Sala 72

Por: Laura Santamaría Buitrago

Las aspas de la brilladora sonaban, monótonas, contra la baldosa. Margarita la llevaba y traía en una repetición sin fin. Corrían ya los últimos viajeros con sus maletas engorrosas y sus chaquetas a medio poner, en una carrera frenética por volver a casa antes de las doce. El tráfico de Bogotá, monstruoso, amenazaba con hacerles perder la hazaña. 

El Dorado se iba vaciando mientras Margarita seguía en su rutina de limpiador con olor a pino. Empezó con las llegadas internacionales y, cuando cesaron los vuelos, continuó en el segundo piso, donde estaban las salas de espera. Tras despedirse de las oficiales de control que terminaban su turno, prendió la brilladora, que llenó el recinto solitario con su sonido de modorra. Una a una, Margarita fue recorriendo las salas. Recogió vasos sucios, recibos de compra, servilletas usadas y uno que otro objeto olvidado por un pasajero en medio del afán. 

Al llegar a la sala de espera número 72 vio que de pie, entre las sillas, estaba un hombre. Era alto, robusto y con barba profusa. Vestía todo de negro. El hombre miraba fijamente hacia una caja que tenía entre las manos. No llevaba equipaje. Margarita se quedó mirándolo a escondidas.

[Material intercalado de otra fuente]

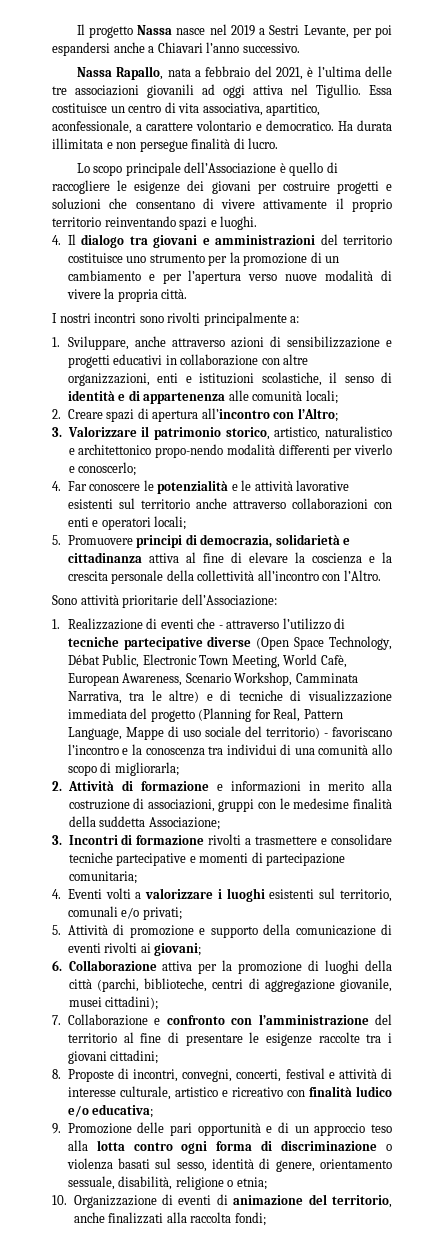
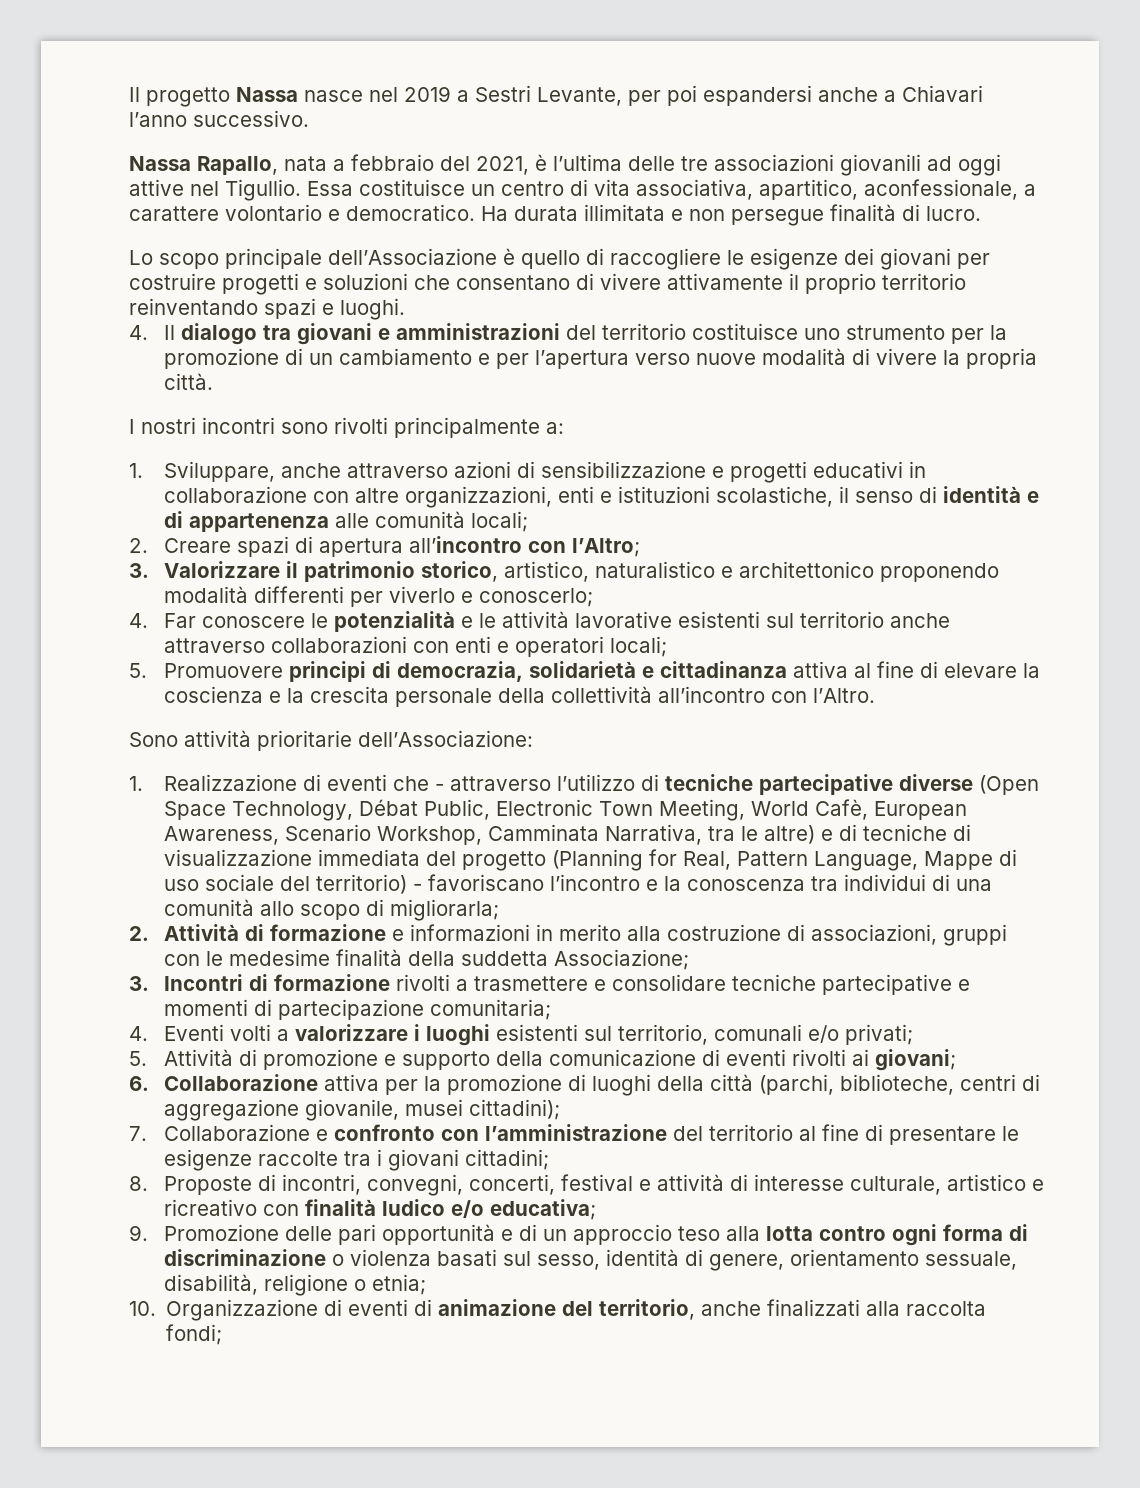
[253,85,283,95] attiva -> [129,179,184,196] attive
[155,444,223,458] propo-nendo -> [880,563,1000,582] proponendo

El hombre volteó hacia ella inmediatamente, como si la hubiese sentido llegar, y le hizo señas para que se acercara. Ella caminó sigilosa hacia él. Cuando estuvo en frente del sujeto, este le dijo, señalando la caja: -Tengo que entregar esto antes de las doce, Margarita. No sé si voy a lograr llegar, pero usted va a ayudarme-.

Ella se quedó mirando al hombre, atónita. Luego giró hacia una de las pantallas y vio que el reloj ya marcaba las once y cuarenta. Así que dejó de lado el aturdimiento, tomó al hombre del brazo y le pidió que la siguiera. Tenía un amigo taxista que siempre se estacionaba al final de la noche a las afueras del aeropuerto, esperando por un último viajero con dinero y afán suficientes. Tal vez él podría ayudarles.

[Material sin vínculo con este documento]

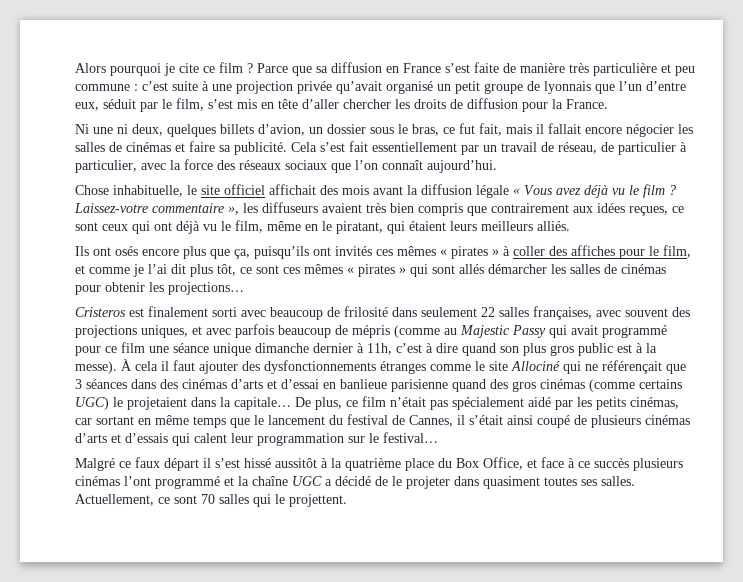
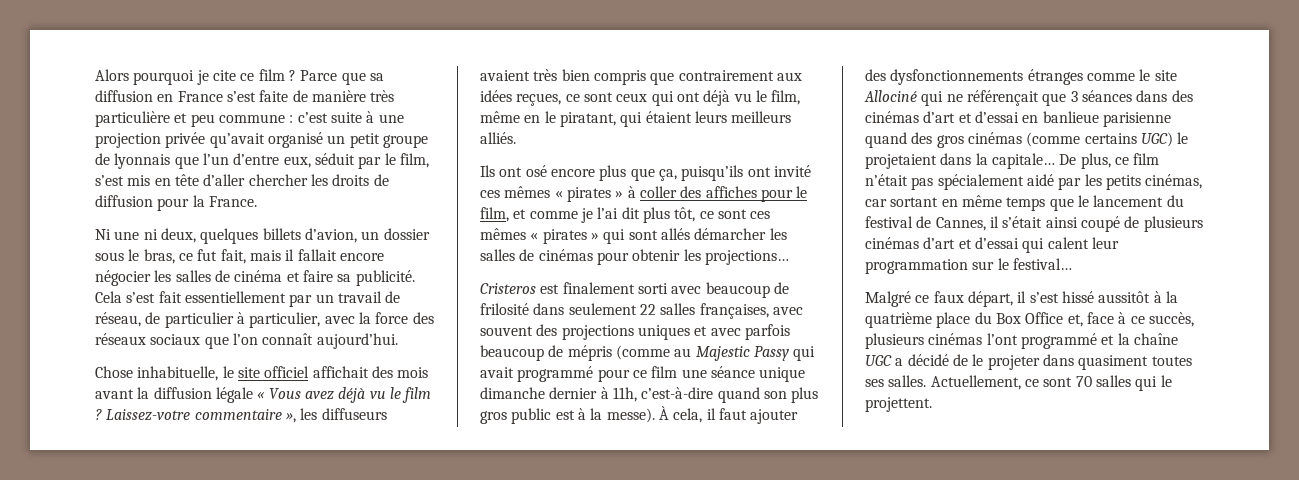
[126,142,171,152] cinémas -> [234,270,283,282] cinéma
[115,246,138,256] osés -> [525,165,547,177] osé
[335,246,372,256] invités -> [773,165,811,177] invité
[141,325,188,338] uniques, -> [637,325,690,340] uniques
[396,343,458,353] c’est à dire -> [641,387,714,399] c’est-à-dire
[135,361,158,371] cela -> [673,408,703,423] cela,
[231,379,263,389] d’arts -> [923,111,956,123] d’art
[75,433,168,443] d’arts et d’essais -> [923,237,1019,249] d’art et d’essai
[164,458,199,471] départ -> [967,291,1013,307] départ,
[483,457,537,470] Office, et -> [1025,312,1083,327] Office et,
[594,458,629,468] succès -> [1148,312,1194,327] succès,

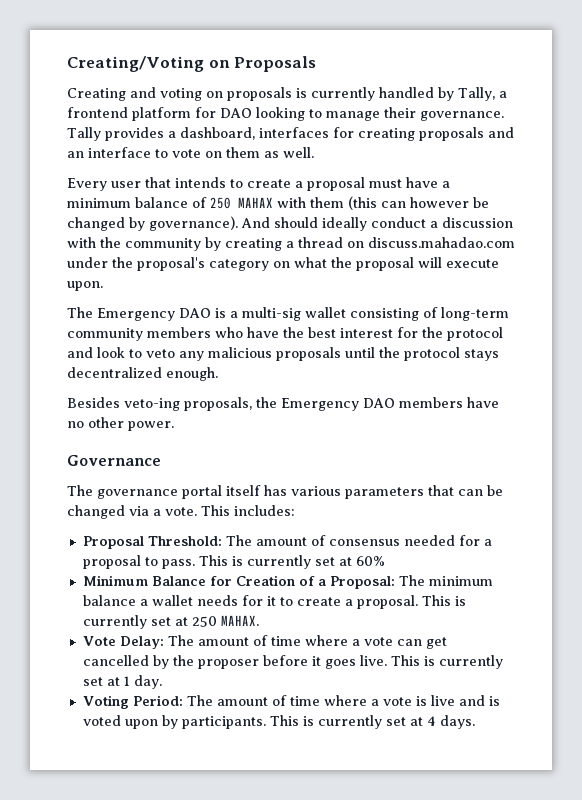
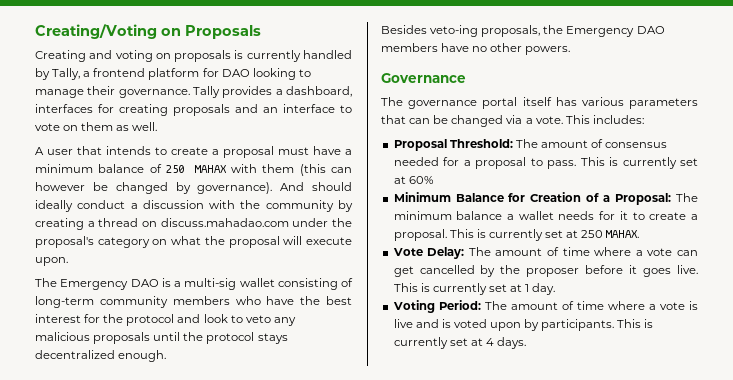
[67,178,107,191] Every -> [35,147,44,155] A
[128,421,174,431] power. -> [525,46,571,55] powers.

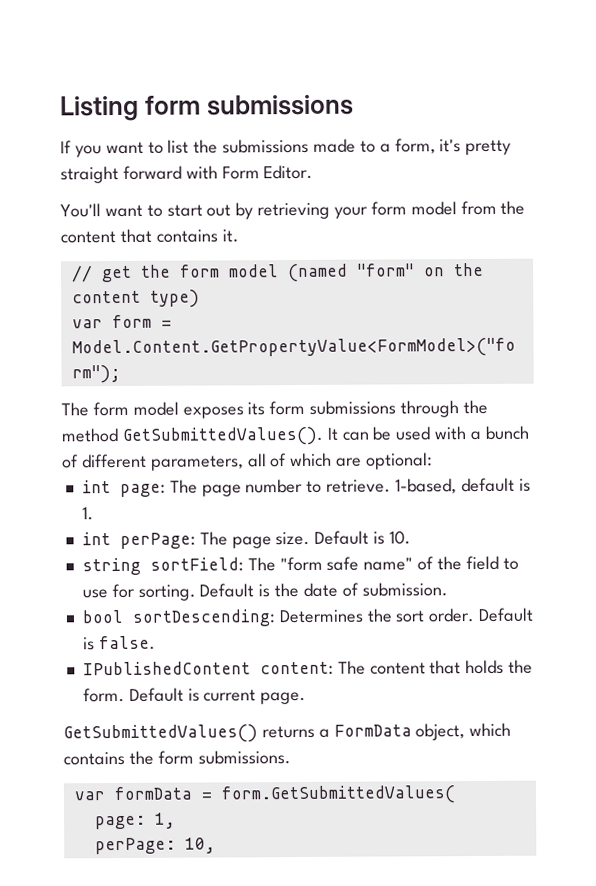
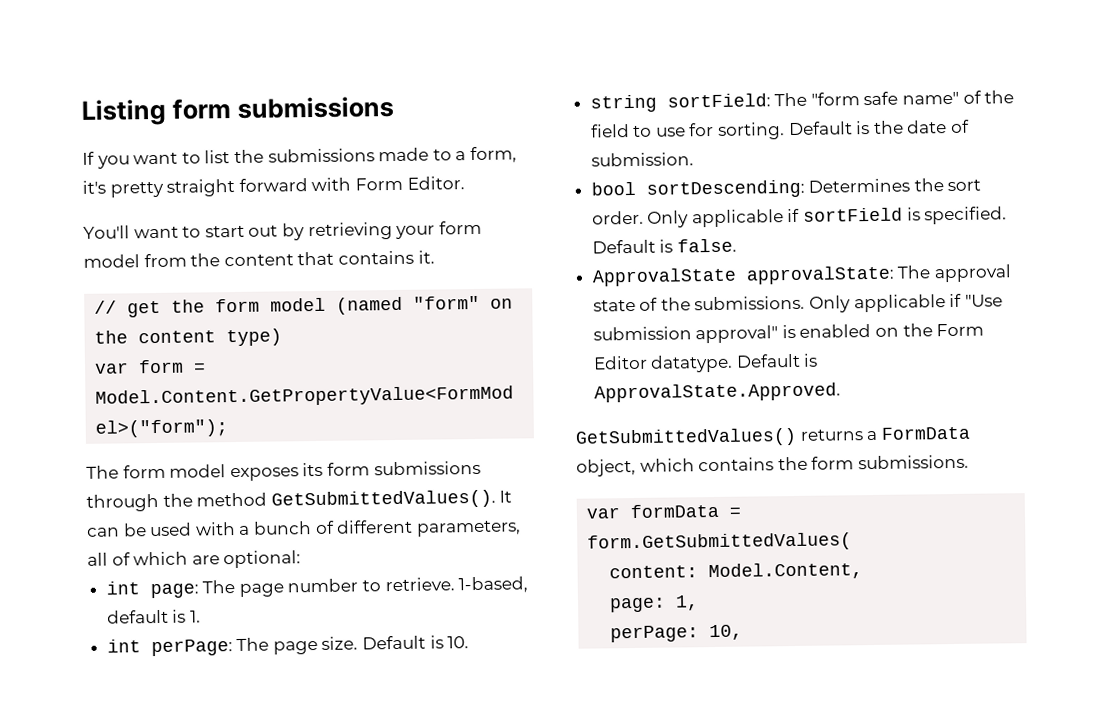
[478,607,535,622] [82,635,156,651] [82,659,534,676] [82,687,307,705] Default is false. // IPublishedContent content: The content that holds the form. Default is current page. -> [647,206,1008,228] [591,238,737,254] [591,264,1012,287] [592,293,1003,313] [592,323,985,344] [592,353,819,373] [593,382,841,403] Only applicable if sortField is specified. Default is false. // ApprovalState approvalState: The approval state of the submissions. Only applicable if "Use submission approval" is enabled on the Form Editor datatype. Default is ApprovalState.Approved.
(456, 795) none -> [609,562,864,581] // content: Model.Content,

Mientras caminaban, con prisa, el hombre le hablaba ansioso. Le contó que se extravió de dos compañeros que viajaban con él, quienes debían entregar dos cajas similares a la suya. Insistió en la importancia de cumplir con los tres encargos antes de las doce al mismo destinatario. Margarita prefirió no preguntar quién era.

Cuando llegaron a la salida, ya faltaban pocos minutos para la medianoche. Margarita, apiadada del desconocido, le pidió al hombre que la esperara en la puerta y fue corriendo al estacionamiento. Encontró al taxista tomando un tinto, recostado contra su vehículo amarillo. Margarita le explicó la situación y este estuvo de acuerdo en llevar al hombre.

Entretanto, dieron las doce. El sonido de la pólvora hizo retumbar los vidrios de El Dorado.

Margarita, apresurada, regresó a la puerta donde se quedó el hombre esperándola, pero solo encontró un montón de ropa y la caja encima. Recogió las cosas y se precipitó a buscarlo. Fue a los baños, a las tiendas de perfumes, a los cajeros automáticos, a los restaurantes, a las ventanillas de las aerolíneas. Nada. El hombre había desaparecido. 

Al no encontrarlo, volvió a la sala 72; tal vez el desconocido estaría allí, de pie entre las sillas. Esperó un rato, pero el hombre no regresaba y ella debía continuar con su turno, así que decidió abrir la caja. Con sigilo fue levantando la tapa, hasta que tuvo frente a sí la visión que la estremeció entera. Adentro de la caja brillaba oro, oro en estado puro. En una cantidad que, sabía, iba a transformar su vida. 

Miró hacia todos lados y no vio a nadie, tampoco al extraño sujeto dueño de la caja. Se levantó de la silla y continuó con su labor, como en cada noche. Cuando terminó, guardó la caja en su maleta, escondida entre el uniforme. Clareaba la madrugada del veinticinco de diciembre y  Margarita tomó un bus hacia su casa.